While age, sex and racial diversity in clinical trials has increased somewhat in recent decades, research has shown that data on diverse participants is regularly amalgamated rather than analyzed separately. As a result, information on how well drugs work for under-represented groups is often lost. The impact, according to experts, is that these groups may be receiving less effective or even more dangerous treatments.
“There are big gaps out there potentially when you don’t have that kind of information,” said Paula Rochon, a geriatrician and senior scientist at Women’s College Research Institute. Historically, she said, there has been a “mentality that one size fits all and I think we’re becoming increasingly aware that that’s not the case.”
Health Canada acknowledges that the gap means the risks and benefits of pharmaceuticals are unclear for some groups. In practice, Dr. Rochon said this means that patients could be developing needless side effects.
Dr. Sharma said the department wants “to make sure that we have therapies, medications and treatments that are available to people that are accurately studied.”
In early October, the federal government launched a questionnaire for new drug submissions asking trial sponsors – industry, academic institutions and contract research organizations – to report on whether their data is disaggregated by sex, age and race or ethnicity. Starting in December, submissions that fail to answer the questionnaire can be rejected for review. Health Canada is seeking to establish a baseline, with the aim of “improving capacity to collect the disaggregated data that we need to assess, monitor and report on.”
While this initiative does not require trial sponsors to collect this information, experts said it’s a positive step. “Women have been calling for more stringent accountability by federal regulators for drug approvals for women for over 30 years. I am thrilled that Health Canada is taking leadership,” said Dr. Cara Tannenbaum, a women’s health researcher and professor at the University of Montreal.
Health Canada said the questionnaire is phase one of a plan to strengthen the oversight of drug submissions. The second phase is the regulatory amendment that would compel drug manufacturers to submit disaggregated data.
The proposed regulation, expected before the end of the year, will require drug trial sponsors to submit data disaggregated by sex, age and race, but only if this information has already been submitted to the European Medicines Agency or the U.S. Food and Drug Administration.
This caveat will water down the impact of this regulation, said Joel Lexchin, a recently retired emergency room doctor and a former professor at York University who has been researching pharmaceutical policy in Canada for 40 years. “Basically, all they’re saying is if you’ve already done the work, you may as well give it to us, too.”
It is not mandatory that submissions to the EMA include such information. However, the FDA has required all new drug submission applications to include trial data broken down by sex, age and race since 1998.
The fact that Canada is not a large market means companies are less inclined to cater trial design to Canada-only requirements, Dr. Lexchin said. The attitude, he said, can be, “If you’ve got to do things specifically for the Canadian market, why bother?”
There is a fine balance to strike, said Lorraine Greaves, a medical sociologist and the chair of the Scientific Advisory Committee on Health Products for Women, which is advising Health Canada on the proposed regulatory change.

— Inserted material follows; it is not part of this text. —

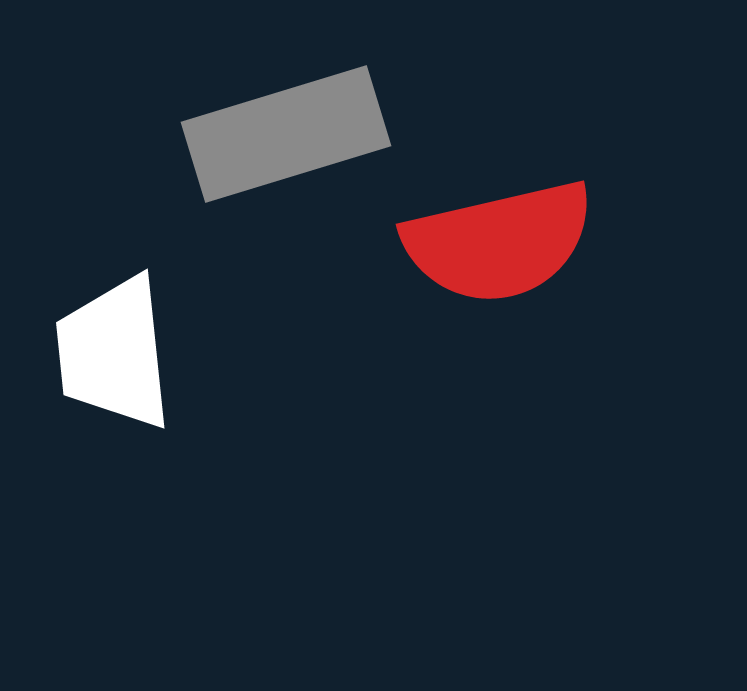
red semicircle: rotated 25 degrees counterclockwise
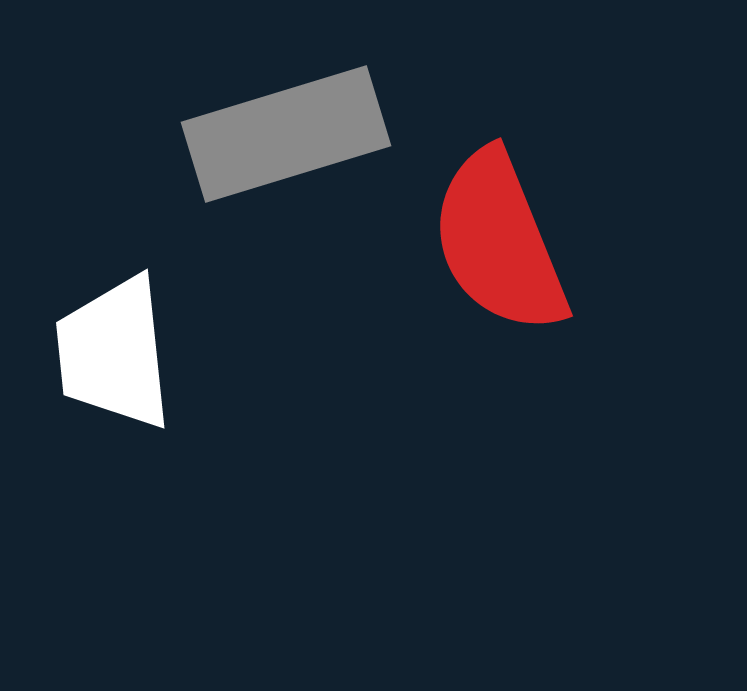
red semicircle: rotated 81 degrees clockwise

Canada receives submissions from international companies doing research in other jurisdictions. So for Canada to ask for data that isn’t required in other markets would raise the bar for trial sponsors, she said.
“Our committee endorses that higher bar and we believe that should be our aspiration, but there are likely market forces and other kinds of issues that are at play in those regulatory decisions and policy decisions in Canada.” The Canadian government, Dr. Greaves said, “does not want to diminish the accessibility or availability of certain drugs.”
Health Canada plans to publish its draft guidance on the regulatory amendment in the Canada Gazette by the end of December 2022 for public consultation. Dr. Sharma said that if the process moves quickly the regulation could be in place in the first half of 2023.